Inspired by her experience as a refugee of Cambodian and Chinese descent from Vietnam, Huynh’s artwork explores the doughnut shop as a cultural space where refugees and immigrants reshape their lives through the processes of assimilating, negotiating identities, and becoming American. “The Donut (W)hole exhibition holds a very special place in my heart because I have the opportunity to highlight people from my Southeast Asian refugee community,” says Huynh. “I have the honor of sharing stories about surviving war and genocide, resilience, othering and cultural assimilation, and the second and third generation of Cambodians and Cambodian Americans in the United States who play a unique role in the American narrative while navigating intergenerational trauma and living in the diaspora.”
Thursday’s panel discussion will be moderated by Tuan Hoang, the Blanche E. Seaver Professor of Humanities and Teacher Education and associate professor of Great Books. In addition to Huynh, speakers will include Dorothy Chow, CEO of B&H Bakery Distributors and host of the Death and Cambodia, Life in America podcast; Marvella Muro, director of artistic programs and education at Self Help Graphics and former community engagement manager at the Los Angeles County Museum of Art; Jaspal S. Sandhu, founder of the Pink Box Stories blog; Dewey Tafoya, master printer at Self Help Graphics; and Mayly Tao, owner of Donut Princess Los Angeles and Ted Ngoy’s great niece.
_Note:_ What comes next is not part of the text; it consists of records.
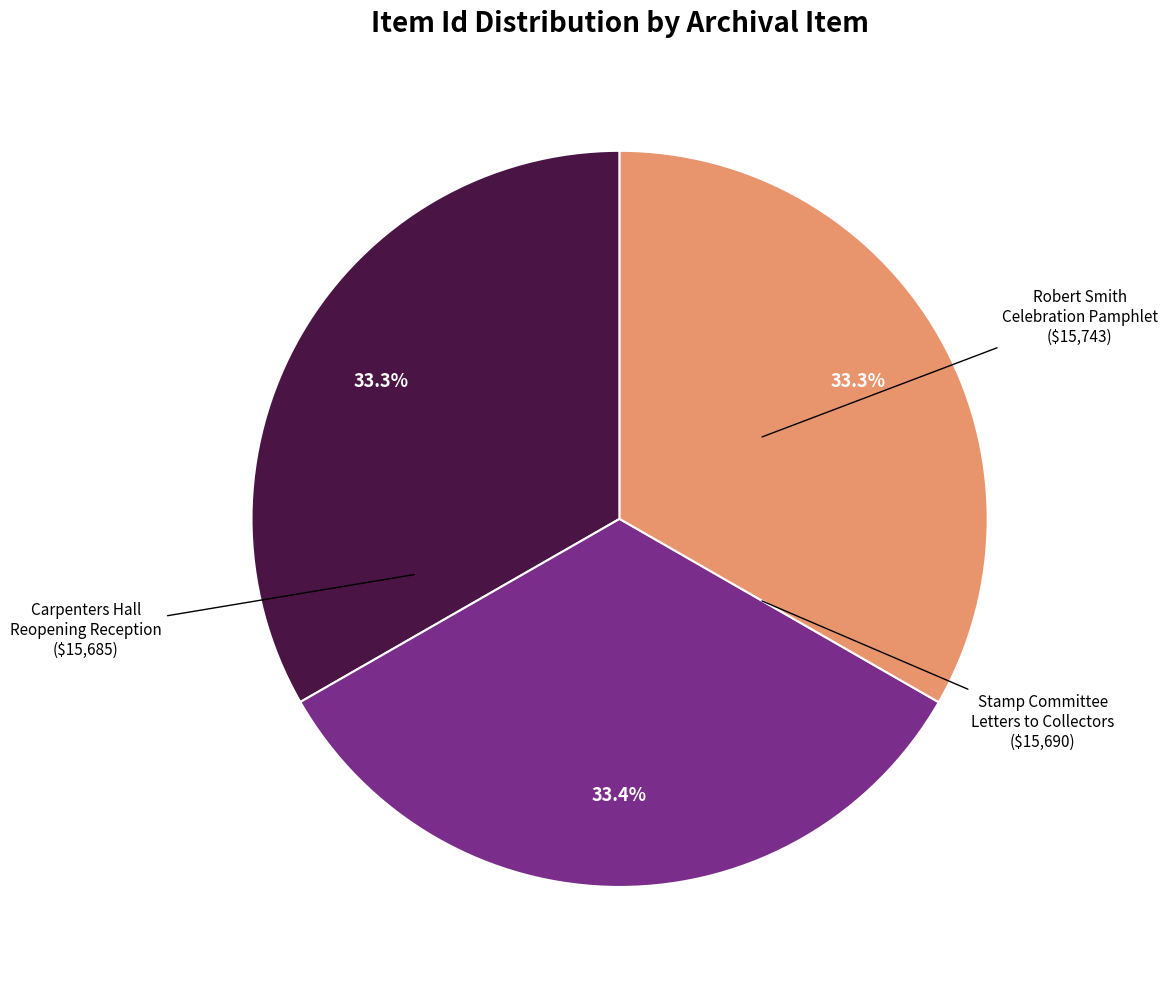

Does any single category account for the majority?

No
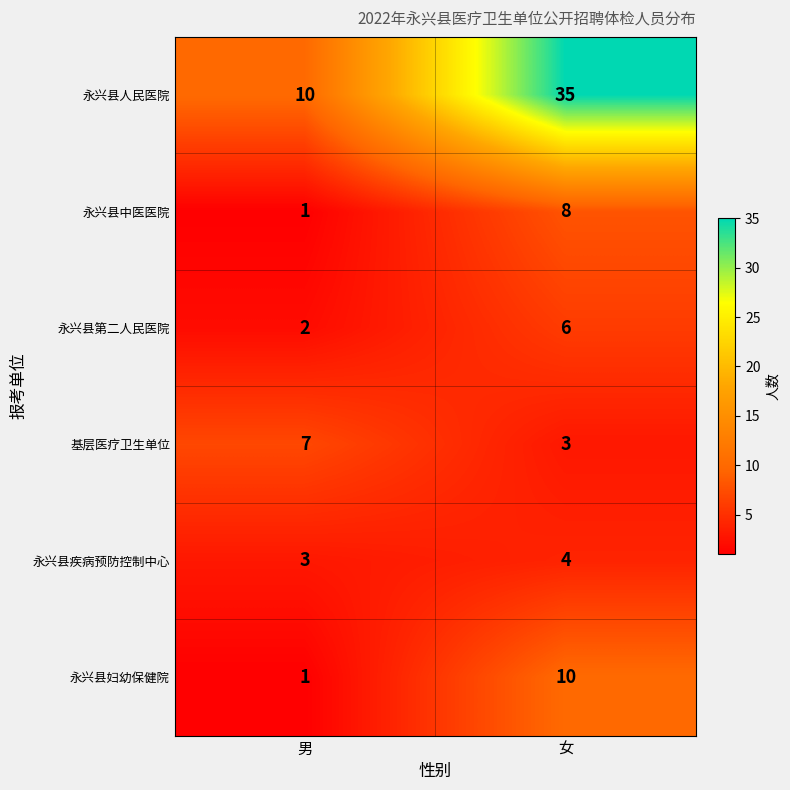

What is the difference between the highest and lowest values at 男?

9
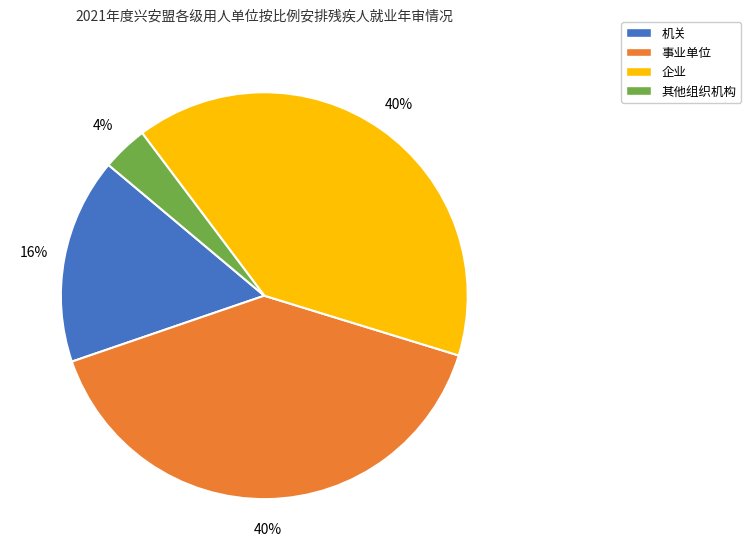

Do 机关 and 事业单位 together represent more than half of the pie?

Yes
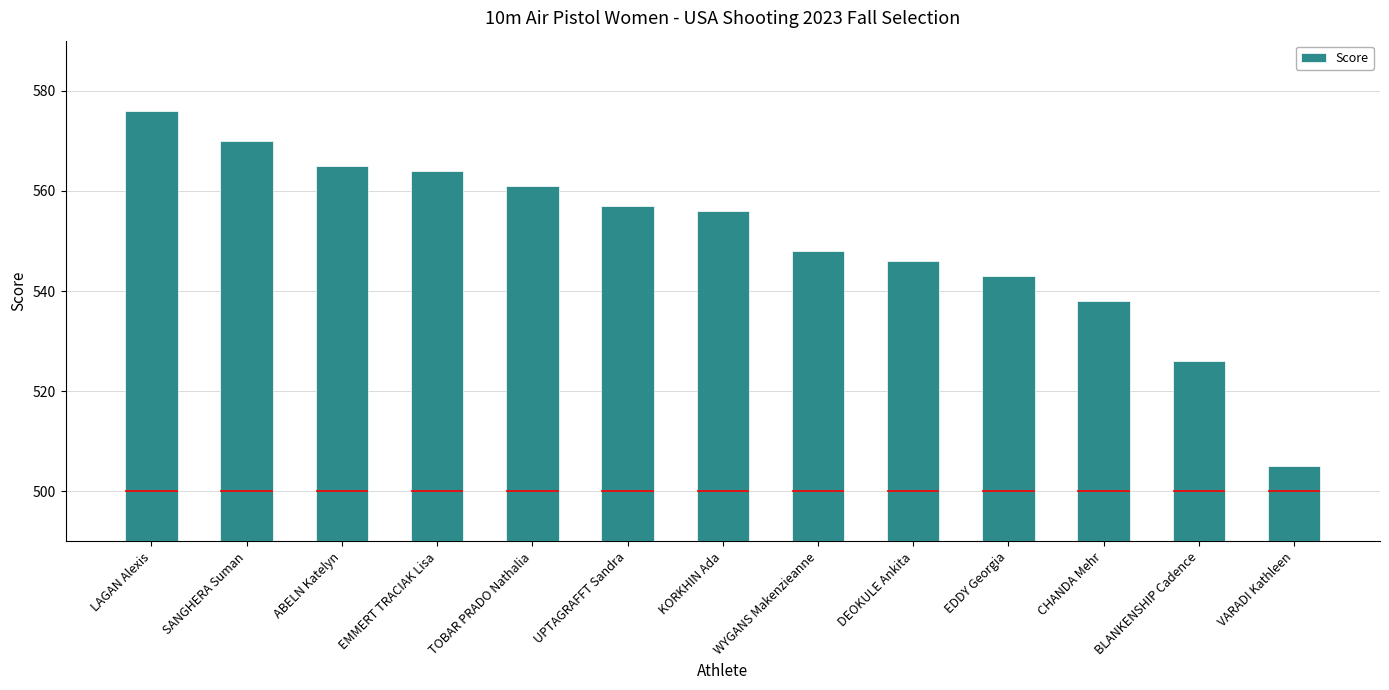

Read the value at EMMERT TRACIAK Lisa.

564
“Phung’s vibrant prints convey the idea of the doughnut shop as a symbol of the American dream, and the idea that this dream is possible for anyone, including refugees and immigrants overcoming tremendous obstacles,” says Mark S. Roosa, Pepperdine’s dean of libraries. “I look forward to hearing about the American experience directly from some of the individuals featured in the artworks.”
A reception—including doughnuts—will follow the discussion. Registration is requested.